Libya took a major step toward reviving its battered oil industry by reopening its biggest field, presenting a new headache for OPEC+ as the alliance of major producers tries to curb global supplies. The National Oil Corp., Libya’s state energy company, lifted force majeure on the western deposit of Sharara and instructed its operator to resume production, according to a statement on Sunday. The field will initially pump 40,000 barrels of crude a day, before reaching its capacity of almost 300,000 barrels next week, a person with knowledge of the situation said.
The NOC didn’t mention the nearby deposit of El Feel, or Elephant in Arabic. The 70,000-barrel-a-day field normally follows Sharara’s shutdowns and restarts because it relies on electricity from its bigger neighbor to operate.
Headwind for OPEC
Libya is an OPEC+ member and home to Africa’s largest crude reserves. But it’s exempt from the group’s supply cuts, initiated in May as the coronavirus pandemic stifled economies and caused oil prices to tank. The alliance, led by Saudi Arabia and Russia, planned to ease the curbs by 2 millions barrels a day from the start of 2021.
Yet with virus cases accelerating in many countries, the cartel faces a difficult decision at its next policy meeting on Nov. 30-Dec. 1: whether to stay the course or delay the increase in production. Benchmark Brent crude has more than doubled to around $42.25 a barrel since May, but it’s still down 36% this year.

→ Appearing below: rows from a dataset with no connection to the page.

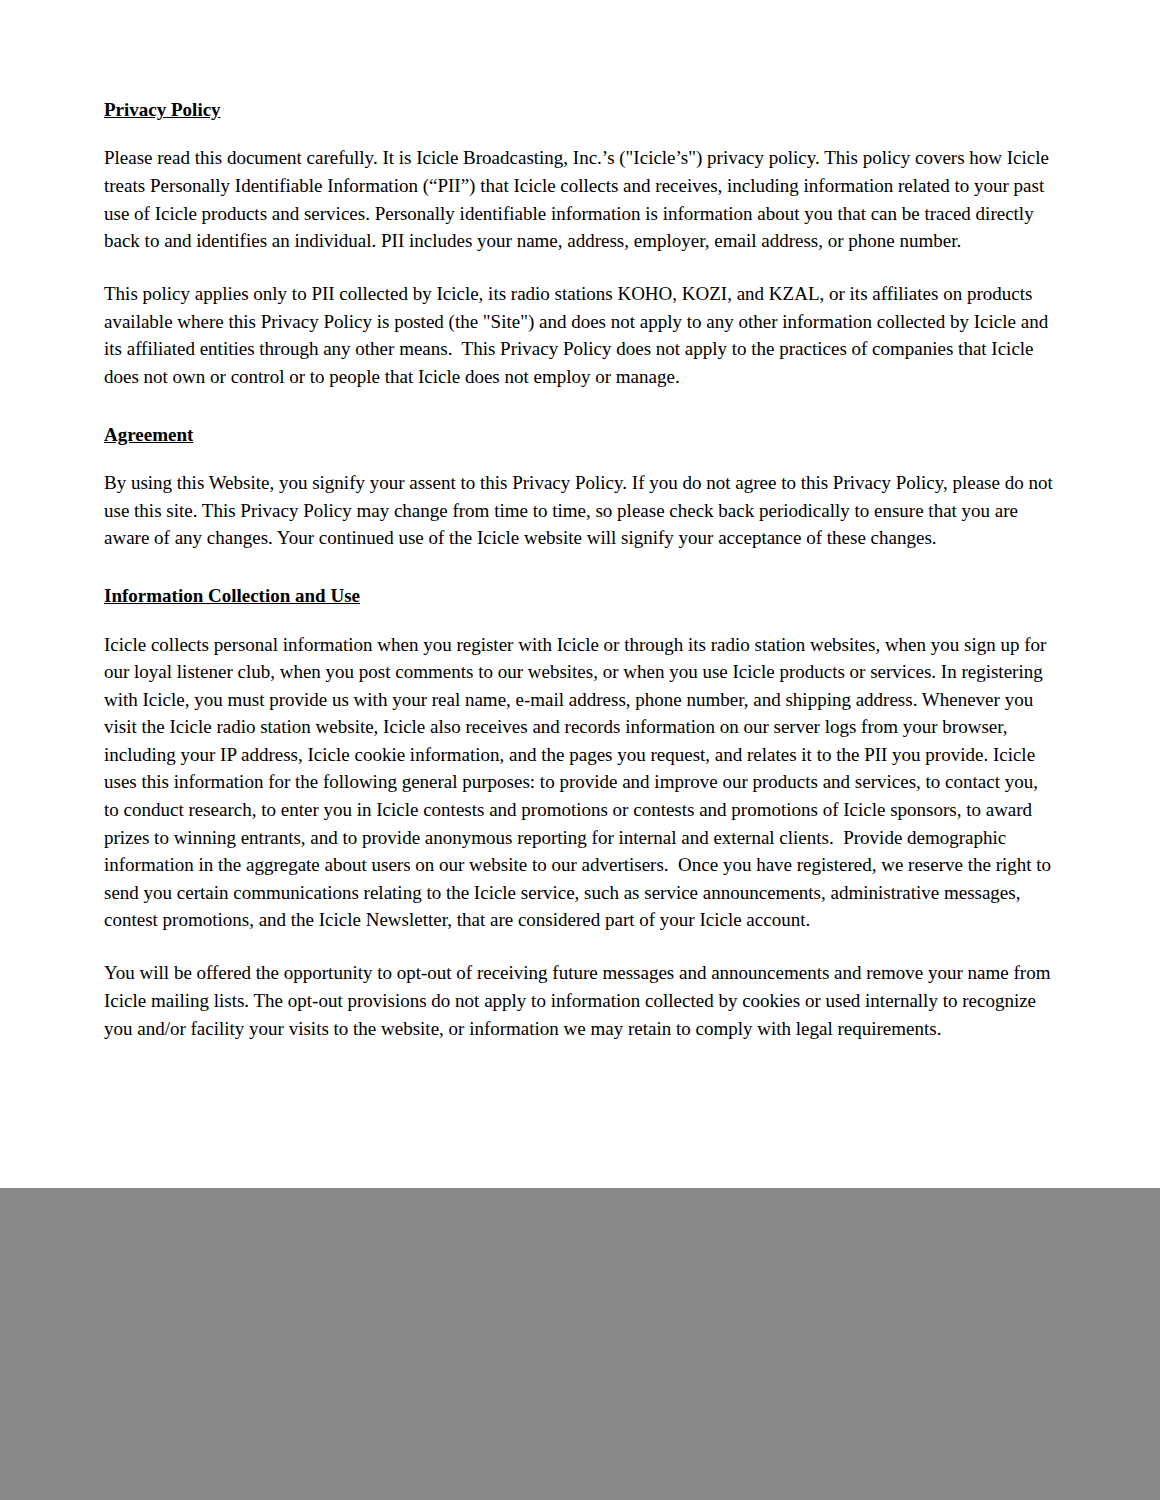Privacy Policy
Please read this document carefully. It is Icicle Broadcasting, Inc.’s ("Icicle’s") privacy policy. This policy covers how Icicle treats Personally Identifiable Information (“PII”) that Icicle collects and receives, including information related to your past use of Icicle products and services. Personally identifiable information is information about you that can be traced directly back to and identifies an individual. PII includes your name, address, employer, email address, or phone number.
This policy applies only to PII collected by Icicle, its radio stations KOHO, KOZI, and KZAL, or its affiliates on products available where this Privacy Policy is posted (the "Site") and does not apply to any other information collected by Icicle and its affiliated entities through any other means. This Privacy Policy does not apply to the practices of companies that Icicle does not own or control or to people that Icicle does not employ or manage.
Agreement
By using this Website, you signify your assent to this Privacy Policy. If you do not agree to this Privacy Policy, please do not use this site. This Privacy Policy may change from time to time, so please check back periodically to ensure that you are aware of any changes. Your continued use of the Icicle website will signify your acceptance of these changes.
Information Collection and Use
Icicle collects personal information when you register with Icicle or through its radio station websites, when you sign up for our loyal listener club, when you post comments to our websites, or when you use Icicle products or services. In registering with Icicle, you must provide us with your real name, e-mail address, phone number, and shipping address. Whenever you visit the Icicle radio station website, Icicle also receives and records information on our server logs from your browser, including your IP address, Icicle cookie information, and the pages you request, and relates it to the PII you provide. Icicle uses this information for the following general purposes: to provide and improve our products and services, to contact you, to conduct research, to enter you in Icicle contests and promotions or contests and promotions of Icicle sponsors, to award prizes to winning entrants, and to provide anonymous reporting for internal and external clients. Provide demographic information in the aggregate about users on our website to our advertisers. Once you have registered, we reserve the right to send you certain communications relating to the Icicle service, such as service announcements, administrative messages, contest promotions, and the Icicle Newsletter, that are considered part of your Icicle account.
You will be offered the opportunity to opt-out of receiving future messages and announcements and remove your name from Icicle mailing lists. The opt-out provisions do not apply to information collected by cookies or used internally to recognize you and/or facility your visits to the website, or information we may retain to comply with legal requirements.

“The Libyan oil restart is gaining momentum faster than most people expected,” said Bill Farren-Price, a director at energy analysis firm Enverus. The likelihood of more Libyan exports is “an additional headwind for OPEC at a time when it is already grappling with softer than expected demand as the second wave of Covid-19 intensifies.”
JPMorgan Chase & Co. forecasts that production will rise to 1 million barrels daily by March.
Still, the North African nation’s energy infrastructure is crumbling after almost 10 years of conflict and chaos following the ouster of former dictator Muammar Qaddafi in 2011. Frequent shutdowns and a lack of nuts-and-bolts servicing have left pipelines corroding and storage tanks collapsing. The NOC’s chairman, Mustafa Sanalla, told Bloomberg in June it would cost more than $100 million to fix wellheads alone, limiting the nation’s ability to ramp up production quickly.